◆ Assignment: All lines below containing the string "baseline" are to be copied.

◆ Stored data:
-- Opening Marker --

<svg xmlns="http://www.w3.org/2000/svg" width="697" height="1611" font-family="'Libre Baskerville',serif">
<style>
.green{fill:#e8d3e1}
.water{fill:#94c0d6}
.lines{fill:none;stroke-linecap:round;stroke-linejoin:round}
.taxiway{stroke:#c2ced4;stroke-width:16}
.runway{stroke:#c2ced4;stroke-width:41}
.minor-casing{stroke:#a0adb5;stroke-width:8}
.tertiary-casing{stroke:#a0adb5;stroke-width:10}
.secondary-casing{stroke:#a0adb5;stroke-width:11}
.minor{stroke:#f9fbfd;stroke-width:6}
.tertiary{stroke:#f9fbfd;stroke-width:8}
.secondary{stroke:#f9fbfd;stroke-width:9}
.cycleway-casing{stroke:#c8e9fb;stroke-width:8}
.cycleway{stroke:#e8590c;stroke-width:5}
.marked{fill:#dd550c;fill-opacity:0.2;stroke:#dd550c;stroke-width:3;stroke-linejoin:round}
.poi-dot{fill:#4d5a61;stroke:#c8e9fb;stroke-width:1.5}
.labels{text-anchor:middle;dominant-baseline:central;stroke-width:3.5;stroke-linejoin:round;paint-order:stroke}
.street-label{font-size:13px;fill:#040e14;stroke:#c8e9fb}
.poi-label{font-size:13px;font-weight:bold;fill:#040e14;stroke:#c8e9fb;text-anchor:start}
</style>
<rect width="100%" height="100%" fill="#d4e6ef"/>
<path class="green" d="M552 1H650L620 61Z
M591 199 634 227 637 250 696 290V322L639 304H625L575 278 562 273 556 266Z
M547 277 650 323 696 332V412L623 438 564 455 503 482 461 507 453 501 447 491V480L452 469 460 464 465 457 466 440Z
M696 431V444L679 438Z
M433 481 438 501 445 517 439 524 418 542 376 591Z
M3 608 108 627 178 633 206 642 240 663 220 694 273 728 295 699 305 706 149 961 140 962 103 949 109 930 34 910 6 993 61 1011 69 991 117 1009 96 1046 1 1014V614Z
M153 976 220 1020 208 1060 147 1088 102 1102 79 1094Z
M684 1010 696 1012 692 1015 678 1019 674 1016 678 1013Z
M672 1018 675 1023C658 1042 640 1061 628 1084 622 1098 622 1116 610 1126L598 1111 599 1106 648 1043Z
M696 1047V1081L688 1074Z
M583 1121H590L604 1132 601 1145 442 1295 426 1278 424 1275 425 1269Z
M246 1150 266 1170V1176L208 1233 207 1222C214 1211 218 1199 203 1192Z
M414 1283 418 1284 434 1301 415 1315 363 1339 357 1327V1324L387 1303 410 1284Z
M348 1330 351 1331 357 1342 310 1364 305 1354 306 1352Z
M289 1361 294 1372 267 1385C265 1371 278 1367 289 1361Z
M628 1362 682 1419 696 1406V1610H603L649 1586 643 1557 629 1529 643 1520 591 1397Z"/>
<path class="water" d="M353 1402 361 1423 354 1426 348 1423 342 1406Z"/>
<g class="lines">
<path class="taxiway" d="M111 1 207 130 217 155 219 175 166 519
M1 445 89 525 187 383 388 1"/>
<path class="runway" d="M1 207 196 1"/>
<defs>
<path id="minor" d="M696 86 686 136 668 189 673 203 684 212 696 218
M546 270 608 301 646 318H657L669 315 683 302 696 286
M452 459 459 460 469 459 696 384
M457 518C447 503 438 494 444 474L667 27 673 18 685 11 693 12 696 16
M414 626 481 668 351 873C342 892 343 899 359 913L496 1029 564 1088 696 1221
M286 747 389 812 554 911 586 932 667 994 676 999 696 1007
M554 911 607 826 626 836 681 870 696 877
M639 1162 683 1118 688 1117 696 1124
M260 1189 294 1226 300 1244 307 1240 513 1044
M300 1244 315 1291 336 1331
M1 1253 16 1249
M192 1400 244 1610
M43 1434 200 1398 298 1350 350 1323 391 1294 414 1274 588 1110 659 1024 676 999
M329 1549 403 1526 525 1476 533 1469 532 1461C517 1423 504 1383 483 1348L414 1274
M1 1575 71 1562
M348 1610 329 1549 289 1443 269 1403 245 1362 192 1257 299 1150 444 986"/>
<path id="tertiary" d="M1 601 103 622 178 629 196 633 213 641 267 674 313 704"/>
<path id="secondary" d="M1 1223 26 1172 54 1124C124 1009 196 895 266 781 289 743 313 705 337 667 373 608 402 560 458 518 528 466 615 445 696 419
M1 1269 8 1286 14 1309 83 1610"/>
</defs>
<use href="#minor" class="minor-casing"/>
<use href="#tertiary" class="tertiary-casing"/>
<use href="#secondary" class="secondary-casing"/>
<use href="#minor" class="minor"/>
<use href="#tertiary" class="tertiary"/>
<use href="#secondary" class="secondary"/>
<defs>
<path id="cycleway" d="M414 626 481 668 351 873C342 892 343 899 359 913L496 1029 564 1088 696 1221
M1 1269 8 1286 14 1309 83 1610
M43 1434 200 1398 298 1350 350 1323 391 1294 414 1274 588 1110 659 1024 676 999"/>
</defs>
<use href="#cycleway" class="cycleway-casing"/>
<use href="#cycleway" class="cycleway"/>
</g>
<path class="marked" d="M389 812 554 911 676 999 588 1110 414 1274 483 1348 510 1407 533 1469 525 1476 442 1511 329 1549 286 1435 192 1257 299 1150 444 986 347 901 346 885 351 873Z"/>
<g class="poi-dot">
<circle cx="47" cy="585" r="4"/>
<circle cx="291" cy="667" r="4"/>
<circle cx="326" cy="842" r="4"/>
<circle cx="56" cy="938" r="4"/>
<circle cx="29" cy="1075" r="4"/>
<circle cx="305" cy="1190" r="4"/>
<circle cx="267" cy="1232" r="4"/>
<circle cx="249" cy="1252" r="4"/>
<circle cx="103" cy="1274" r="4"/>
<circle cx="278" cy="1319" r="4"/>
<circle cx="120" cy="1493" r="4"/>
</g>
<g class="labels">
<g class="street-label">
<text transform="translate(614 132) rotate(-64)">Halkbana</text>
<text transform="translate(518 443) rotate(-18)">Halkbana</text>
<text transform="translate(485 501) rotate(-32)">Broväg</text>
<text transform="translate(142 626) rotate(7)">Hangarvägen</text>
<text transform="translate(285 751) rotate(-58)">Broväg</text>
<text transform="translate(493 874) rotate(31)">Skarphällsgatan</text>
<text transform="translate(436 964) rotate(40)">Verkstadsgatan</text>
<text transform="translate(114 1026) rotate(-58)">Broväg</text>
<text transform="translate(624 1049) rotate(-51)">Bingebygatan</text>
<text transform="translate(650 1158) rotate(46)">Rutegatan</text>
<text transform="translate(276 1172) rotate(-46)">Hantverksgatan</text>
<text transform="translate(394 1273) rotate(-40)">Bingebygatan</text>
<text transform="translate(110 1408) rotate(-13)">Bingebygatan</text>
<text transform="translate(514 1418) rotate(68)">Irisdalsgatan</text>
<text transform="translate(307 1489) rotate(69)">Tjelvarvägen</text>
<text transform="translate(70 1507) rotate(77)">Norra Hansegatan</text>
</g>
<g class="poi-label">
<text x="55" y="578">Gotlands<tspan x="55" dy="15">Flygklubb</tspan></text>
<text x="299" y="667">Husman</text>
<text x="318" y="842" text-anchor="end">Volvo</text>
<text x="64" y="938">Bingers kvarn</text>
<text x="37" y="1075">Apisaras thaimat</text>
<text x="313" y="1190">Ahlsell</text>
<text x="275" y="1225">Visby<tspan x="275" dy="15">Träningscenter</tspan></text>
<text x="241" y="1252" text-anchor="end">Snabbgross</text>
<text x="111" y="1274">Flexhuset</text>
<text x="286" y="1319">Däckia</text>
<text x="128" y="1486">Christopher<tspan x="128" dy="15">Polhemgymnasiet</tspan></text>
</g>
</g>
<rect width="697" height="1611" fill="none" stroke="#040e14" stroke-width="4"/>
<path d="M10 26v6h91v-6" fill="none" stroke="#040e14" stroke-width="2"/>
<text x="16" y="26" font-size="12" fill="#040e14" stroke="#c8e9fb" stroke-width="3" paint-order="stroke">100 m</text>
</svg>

-- Closing Marker --
-- Opening Marker --

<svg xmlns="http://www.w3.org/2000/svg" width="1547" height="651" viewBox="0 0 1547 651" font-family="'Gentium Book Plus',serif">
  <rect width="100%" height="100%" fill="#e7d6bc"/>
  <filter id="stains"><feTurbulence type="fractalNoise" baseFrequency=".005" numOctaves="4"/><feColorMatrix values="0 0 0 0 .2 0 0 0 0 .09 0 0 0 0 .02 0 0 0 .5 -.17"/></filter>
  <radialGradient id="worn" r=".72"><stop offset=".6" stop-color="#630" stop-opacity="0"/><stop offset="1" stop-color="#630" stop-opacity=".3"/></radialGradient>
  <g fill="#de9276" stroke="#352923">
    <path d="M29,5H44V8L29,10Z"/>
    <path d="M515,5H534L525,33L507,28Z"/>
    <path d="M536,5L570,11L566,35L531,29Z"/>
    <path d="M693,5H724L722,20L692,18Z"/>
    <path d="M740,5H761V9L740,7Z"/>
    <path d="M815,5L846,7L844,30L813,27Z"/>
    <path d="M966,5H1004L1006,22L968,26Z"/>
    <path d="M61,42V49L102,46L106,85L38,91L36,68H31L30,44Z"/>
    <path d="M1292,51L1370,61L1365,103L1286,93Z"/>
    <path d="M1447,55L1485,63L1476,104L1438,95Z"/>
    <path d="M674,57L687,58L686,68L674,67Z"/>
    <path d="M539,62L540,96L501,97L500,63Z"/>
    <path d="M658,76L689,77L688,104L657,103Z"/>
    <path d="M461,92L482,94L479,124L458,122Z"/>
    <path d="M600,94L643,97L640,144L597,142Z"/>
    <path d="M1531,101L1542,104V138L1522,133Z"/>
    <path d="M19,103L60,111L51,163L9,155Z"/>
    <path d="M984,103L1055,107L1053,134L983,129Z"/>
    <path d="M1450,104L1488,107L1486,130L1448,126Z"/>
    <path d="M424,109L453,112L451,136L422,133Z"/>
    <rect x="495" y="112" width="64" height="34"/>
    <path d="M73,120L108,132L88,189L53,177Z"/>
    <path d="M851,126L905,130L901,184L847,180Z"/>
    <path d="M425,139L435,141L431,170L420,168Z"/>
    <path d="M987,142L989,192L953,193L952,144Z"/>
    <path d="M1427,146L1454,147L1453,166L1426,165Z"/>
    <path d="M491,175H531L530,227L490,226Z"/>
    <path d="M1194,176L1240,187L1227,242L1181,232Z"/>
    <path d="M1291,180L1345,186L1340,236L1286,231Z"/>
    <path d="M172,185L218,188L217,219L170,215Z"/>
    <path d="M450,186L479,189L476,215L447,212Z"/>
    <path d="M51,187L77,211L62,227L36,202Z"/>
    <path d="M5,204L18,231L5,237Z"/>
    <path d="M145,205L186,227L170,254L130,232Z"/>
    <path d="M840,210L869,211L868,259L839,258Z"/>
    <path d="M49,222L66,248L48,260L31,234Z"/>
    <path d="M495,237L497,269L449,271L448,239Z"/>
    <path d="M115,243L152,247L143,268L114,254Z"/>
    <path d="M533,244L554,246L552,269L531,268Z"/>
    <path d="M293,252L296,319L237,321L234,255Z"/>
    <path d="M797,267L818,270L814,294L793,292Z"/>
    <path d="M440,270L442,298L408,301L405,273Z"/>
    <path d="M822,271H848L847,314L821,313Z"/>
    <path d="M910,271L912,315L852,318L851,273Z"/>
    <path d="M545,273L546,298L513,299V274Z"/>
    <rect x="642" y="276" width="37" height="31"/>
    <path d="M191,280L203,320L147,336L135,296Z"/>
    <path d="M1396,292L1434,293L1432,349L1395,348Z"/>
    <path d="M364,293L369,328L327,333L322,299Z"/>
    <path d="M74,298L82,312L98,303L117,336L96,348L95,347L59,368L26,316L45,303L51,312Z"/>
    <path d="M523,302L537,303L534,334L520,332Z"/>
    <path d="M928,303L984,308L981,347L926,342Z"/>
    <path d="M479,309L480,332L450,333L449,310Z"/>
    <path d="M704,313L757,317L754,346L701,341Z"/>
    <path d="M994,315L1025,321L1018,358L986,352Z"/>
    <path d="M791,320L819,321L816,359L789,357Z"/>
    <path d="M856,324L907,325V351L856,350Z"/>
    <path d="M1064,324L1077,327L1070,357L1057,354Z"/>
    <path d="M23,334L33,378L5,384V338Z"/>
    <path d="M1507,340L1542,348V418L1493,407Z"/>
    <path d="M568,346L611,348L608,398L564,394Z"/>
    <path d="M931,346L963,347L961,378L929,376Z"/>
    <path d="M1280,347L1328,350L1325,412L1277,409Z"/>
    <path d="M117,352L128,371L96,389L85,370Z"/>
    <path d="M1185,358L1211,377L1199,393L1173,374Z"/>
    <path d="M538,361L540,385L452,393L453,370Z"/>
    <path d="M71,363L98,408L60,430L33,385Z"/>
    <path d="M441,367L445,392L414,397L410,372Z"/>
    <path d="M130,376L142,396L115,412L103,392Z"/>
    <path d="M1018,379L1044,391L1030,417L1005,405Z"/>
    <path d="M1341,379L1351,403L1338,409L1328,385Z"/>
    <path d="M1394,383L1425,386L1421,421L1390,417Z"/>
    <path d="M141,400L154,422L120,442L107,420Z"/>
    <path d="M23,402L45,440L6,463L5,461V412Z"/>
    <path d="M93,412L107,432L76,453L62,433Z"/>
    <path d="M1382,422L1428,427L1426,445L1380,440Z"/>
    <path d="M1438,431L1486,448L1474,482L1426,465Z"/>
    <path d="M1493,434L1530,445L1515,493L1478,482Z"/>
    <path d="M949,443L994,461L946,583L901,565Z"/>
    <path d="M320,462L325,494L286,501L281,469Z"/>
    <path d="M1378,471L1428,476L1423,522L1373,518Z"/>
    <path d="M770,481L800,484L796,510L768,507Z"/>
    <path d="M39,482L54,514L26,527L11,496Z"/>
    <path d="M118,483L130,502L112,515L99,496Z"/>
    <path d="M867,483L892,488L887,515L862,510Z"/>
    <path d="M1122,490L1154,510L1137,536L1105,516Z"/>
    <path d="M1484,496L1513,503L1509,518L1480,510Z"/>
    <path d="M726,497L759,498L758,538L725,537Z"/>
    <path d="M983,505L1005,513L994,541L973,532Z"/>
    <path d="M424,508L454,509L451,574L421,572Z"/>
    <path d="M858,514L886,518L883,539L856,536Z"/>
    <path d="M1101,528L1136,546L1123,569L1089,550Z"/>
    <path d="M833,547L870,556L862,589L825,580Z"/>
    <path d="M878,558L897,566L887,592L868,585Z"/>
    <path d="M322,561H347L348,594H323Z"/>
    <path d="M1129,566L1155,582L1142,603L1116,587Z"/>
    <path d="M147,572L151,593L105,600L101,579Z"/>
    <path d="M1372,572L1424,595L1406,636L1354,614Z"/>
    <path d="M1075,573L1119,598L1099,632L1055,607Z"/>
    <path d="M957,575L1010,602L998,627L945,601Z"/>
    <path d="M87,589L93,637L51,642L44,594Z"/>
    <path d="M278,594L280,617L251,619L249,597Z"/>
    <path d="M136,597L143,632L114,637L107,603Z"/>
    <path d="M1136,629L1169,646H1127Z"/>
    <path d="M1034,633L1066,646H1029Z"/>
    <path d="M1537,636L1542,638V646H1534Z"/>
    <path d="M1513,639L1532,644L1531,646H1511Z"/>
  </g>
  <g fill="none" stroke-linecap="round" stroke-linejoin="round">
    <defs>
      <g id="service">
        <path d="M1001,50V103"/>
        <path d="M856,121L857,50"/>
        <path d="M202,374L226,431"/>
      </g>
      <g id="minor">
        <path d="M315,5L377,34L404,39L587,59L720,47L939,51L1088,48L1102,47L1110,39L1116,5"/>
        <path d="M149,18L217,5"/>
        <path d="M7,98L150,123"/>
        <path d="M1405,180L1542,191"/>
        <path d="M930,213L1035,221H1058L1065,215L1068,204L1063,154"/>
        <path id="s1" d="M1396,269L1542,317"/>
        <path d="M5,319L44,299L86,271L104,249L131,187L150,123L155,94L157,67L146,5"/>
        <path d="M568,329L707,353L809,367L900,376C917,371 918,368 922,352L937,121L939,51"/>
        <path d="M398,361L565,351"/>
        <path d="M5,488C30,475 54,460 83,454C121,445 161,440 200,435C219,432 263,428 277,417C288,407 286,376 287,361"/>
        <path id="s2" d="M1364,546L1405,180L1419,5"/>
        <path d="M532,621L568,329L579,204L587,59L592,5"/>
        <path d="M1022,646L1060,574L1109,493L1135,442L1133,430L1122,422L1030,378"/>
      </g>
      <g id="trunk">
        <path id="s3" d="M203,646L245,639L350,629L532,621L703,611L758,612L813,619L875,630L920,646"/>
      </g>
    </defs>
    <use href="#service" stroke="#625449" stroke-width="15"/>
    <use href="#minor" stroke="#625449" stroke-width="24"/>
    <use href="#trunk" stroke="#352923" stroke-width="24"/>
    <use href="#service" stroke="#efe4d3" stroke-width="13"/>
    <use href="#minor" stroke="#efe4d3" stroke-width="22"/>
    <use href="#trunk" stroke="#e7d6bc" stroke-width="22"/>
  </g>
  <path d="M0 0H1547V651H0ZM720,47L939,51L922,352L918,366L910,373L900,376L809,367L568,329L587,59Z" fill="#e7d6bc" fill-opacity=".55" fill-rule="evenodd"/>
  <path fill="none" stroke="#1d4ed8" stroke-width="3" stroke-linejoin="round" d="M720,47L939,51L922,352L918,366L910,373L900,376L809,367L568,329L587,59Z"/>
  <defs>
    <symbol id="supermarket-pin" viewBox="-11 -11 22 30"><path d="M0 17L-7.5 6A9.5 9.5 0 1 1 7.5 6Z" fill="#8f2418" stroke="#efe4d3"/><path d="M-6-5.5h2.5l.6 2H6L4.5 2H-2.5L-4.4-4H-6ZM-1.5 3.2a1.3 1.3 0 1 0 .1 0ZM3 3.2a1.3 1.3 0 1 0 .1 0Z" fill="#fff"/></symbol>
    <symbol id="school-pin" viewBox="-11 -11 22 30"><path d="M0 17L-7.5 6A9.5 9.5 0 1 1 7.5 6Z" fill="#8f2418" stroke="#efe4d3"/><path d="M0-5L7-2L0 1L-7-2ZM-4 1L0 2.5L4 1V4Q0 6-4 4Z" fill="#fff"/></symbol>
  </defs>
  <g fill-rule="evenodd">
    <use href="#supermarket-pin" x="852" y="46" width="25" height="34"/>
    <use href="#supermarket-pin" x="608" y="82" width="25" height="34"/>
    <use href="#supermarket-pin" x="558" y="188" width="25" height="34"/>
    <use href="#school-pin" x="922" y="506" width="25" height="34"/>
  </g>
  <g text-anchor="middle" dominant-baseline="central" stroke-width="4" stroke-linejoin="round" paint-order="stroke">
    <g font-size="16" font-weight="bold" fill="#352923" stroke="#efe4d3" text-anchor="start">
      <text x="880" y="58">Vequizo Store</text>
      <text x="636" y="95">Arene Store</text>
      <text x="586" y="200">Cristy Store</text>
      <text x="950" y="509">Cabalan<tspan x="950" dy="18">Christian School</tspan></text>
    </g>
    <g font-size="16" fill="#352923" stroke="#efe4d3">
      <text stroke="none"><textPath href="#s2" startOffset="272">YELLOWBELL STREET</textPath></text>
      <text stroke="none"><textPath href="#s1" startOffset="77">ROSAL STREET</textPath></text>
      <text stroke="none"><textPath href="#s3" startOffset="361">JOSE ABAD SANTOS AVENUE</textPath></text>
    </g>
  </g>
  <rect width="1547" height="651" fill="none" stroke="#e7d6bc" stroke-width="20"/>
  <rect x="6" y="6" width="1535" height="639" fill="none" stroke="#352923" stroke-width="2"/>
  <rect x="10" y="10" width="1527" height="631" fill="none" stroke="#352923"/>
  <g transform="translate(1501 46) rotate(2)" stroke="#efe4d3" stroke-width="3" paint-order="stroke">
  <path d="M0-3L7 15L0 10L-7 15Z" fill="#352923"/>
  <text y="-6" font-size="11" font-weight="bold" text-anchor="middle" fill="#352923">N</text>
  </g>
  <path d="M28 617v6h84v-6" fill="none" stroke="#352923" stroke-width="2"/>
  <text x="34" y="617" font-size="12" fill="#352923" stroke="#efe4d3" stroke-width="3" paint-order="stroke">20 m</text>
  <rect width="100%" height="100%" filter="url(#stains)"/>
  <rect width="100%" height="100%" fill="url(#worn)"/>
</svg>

-- Closing Marker --

◆ Answer space:
.labels{text-anchor:middle;dominant-baseline:central;stroke-width:3.5;stroke-linejoin:round;paint-order:stroke}
  <g text-anchor="middle" dominant-baseline="central" stroke-width="4" stroke-linejoin="round" paint-order="stroke">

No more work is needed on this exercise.